And then this headline appeared: "Middlebury student missing in Syria"
Last year, I was an Arabic teaching assistant at Middlebury College, which is also where I graduated in 2009. The group of students who were evacuated from Alexandria earlier this year were my students last year. The favorite topic of conversation, whether during our “conversation hours” or at other events, was study abroad. What was the program like? What was Alexandria like? What advice did I have for them?
The Middlebury program has changed a lot since I was there in its first year, so I didn't like to talk too much about my own experiences. But there was one piece of advice I was willing to repeat to anyone who would hear it: make your own connections with the city. Get out, escape the program if you have to. Follow your own interests; whatever clubs or activities or hobbies occupy your time at home should occupy you there as well.
I usually added that political activism is trickier, and they should be careful. But having watched many students go abroad, befriend the same dorm-mates who were hand-picked by our program administrators, and return complaining that they had missed having intellectual conversations (not due to limited vocabularies, but the limits of their conversational partners), I was concerned that too many students – even some of the brightest, most active and adventurous students – were allowing the parameters of the program to define their experiences in and impressions of Alexandria, or even Egypt as a whole.
I don't imagine my ranting had a large impact on anyone, but I was pleased when I saw that Tik and a few others, after being evacuated from Alexandria, only increased their connections with Alexandrians and (presumably) other Egyptians. I was actually hoping we could link this blog to the Mideastreports site Tik started with other returning students. For the moment, and for Tik's safety, friends have now made the site private and emptied the public Google documents that formed the basis of those reports.

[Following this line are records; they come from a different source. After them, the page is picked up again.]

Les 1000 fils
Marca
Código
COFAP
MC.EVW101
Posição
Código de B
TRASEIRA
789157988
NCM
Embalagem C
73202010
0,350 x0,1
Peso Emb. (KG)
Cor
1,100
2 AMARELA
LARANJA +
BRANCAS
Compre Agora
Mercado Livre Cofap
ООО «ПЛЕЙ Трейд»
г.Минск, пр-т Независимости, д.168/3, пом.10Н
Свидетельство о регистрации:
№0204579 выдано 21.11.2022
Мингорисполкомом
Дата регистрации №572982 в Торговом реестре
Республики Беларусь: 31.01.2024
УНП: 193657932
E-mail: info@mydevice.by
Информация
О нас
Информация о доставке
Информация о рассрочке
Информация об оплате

I was never anyone's teacher, but I did watch Tik and other students grow over the course of a year, and I was especially proud of what I saw when they came back from Alexandria. Being a weepy sort, I even got a little teary when I saw Tik's photos and video footage from the demonstrations. I certainly applauded his decision to finish the year abroad, this time at a program in Damascus. I didn't expect him to become the first person-I-knew to go missing. No one did.
The latest news on Tik is that he is 'safe and well,' and that the Syrian authorities have located him. High-level authorities are working on Tik's case, and the story reached national media last Friday. But his parents have not been told where he is, or anything more specific about his condition. As his stepmother Andi Loyd said in a recent update, diplomacy is a slow-moving process.
Time moves especially slowly when you have unanswered questions: What was Tik doing when he was arrested? Why was he arrested? What did Syrian authorities make of this American student, likely speaking a a semester's worth of Egyptian colloquial Arabic, piled on a couple of years of Modern Standard Arabic? Why is the standard 'pressure from the State Department' not the magic key to an instantaneous release? Is his case at all influenced by or connected to that of Mohamed Radwan, the Egyptian-American also being detained in Syria?
Just one question is enough to slow time to a painful crawl. It's the one most likely playing over and over in his parents' minds: when will Tik come home?